I experience community in my church as people care for each other, pray for each other, and as so many are willing to go out and help wherever they can.
I experience community in my neighborhood as we let each other know that a garage door was left open by accident, or as everyone gathers in support when someone has experienced loss.
I experience community in the line at the grocery store. It’s easy to be in a hurry there, but I’ve found there’s almost always someone with a story to share if I’m willing to listen.
Community is what supports and surrounds us. When we live life without that support and without that community surrounding us, it’s like trying to put up a beach umbrella on a Nebraska-windy day. But for so many of us, for so much of our lives, we feel like we are without a community. In our society where people rarely stay rooted in one place for any length of time, just as community begins to form, members of the community move away and have to begin the difficult work of assembling a new community of people who will listen, who will be there, who will care.

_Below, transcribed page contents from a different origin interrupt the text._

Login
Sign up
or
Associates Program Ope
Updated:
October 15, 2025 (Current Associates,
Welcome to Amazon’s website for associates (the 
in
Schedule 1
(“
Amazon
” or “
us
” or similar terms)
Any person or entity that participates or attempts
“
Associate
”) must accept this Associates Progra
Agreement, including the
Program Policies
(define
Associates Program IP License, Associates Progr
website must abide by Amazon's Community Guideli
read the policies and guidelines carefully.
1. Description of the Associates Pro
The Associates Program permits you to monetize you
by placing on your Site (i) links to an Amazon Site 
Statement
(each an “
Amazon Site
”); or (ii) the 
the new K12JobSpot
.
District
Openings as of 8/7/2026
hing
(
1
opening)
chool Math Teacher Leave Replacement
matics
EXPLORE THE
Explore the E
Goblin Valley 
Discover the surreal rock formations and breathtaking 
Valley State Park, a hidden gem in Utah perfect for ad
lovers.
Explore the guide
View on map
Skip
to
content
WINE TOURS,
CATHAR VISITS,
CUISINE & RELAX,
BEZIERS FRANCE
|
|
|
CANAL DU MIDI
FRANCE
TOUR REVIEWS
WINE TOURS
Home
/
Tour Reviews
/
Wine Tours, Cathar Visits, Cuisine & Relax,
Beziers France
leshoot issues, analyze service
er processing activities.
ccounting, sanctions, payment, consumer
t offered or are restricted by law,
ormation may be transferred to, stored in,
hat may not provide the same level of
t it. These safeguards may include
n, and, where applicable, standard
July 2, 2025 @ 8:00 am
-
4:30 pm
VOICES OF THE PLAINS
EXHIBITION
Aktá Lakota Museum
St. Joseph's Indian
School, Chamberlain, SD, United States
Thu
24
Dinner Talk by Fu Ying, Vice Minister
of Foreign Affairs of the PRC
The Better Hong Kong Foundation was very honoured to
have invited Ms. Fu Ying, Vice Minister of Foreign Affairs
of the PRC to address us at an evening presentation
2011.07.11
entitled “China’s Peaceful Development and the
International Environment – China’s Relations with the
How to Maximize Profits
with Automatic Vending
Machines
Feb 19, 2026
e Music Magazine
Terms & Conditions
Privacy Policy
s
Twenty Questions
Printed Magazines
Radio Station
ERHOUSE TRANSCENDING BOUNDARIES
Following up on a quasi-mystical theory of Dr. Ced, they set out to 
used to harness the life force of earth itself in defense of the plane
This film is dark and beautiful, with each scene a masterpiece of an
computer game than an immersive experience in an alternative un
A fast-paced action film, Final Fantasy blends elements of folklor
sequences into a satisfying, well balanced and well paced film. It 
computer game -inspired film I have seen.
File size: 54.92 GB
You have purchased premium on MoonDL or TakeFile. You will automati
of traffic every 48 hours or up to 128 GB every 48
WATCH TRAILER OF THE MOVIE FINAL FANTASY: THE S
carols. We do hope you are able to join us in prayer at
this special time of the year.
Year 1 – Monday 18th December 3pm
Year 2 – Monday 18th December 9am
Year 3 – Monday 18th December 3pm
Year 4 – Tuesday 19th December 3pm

Finding community takes time, but it begins with those little experiences that are happening all around us if we’re willing to look and listen.
Where have you seen and experienced community recently?
Are your eyes open for those opportunities to connect with the people around you?
As an introvert, I realize that reaching out to people we don’t know can be scary. It can get our hearts racing, and even make us feel a little sweaty.
But, hey, I hear deodorant is good for that.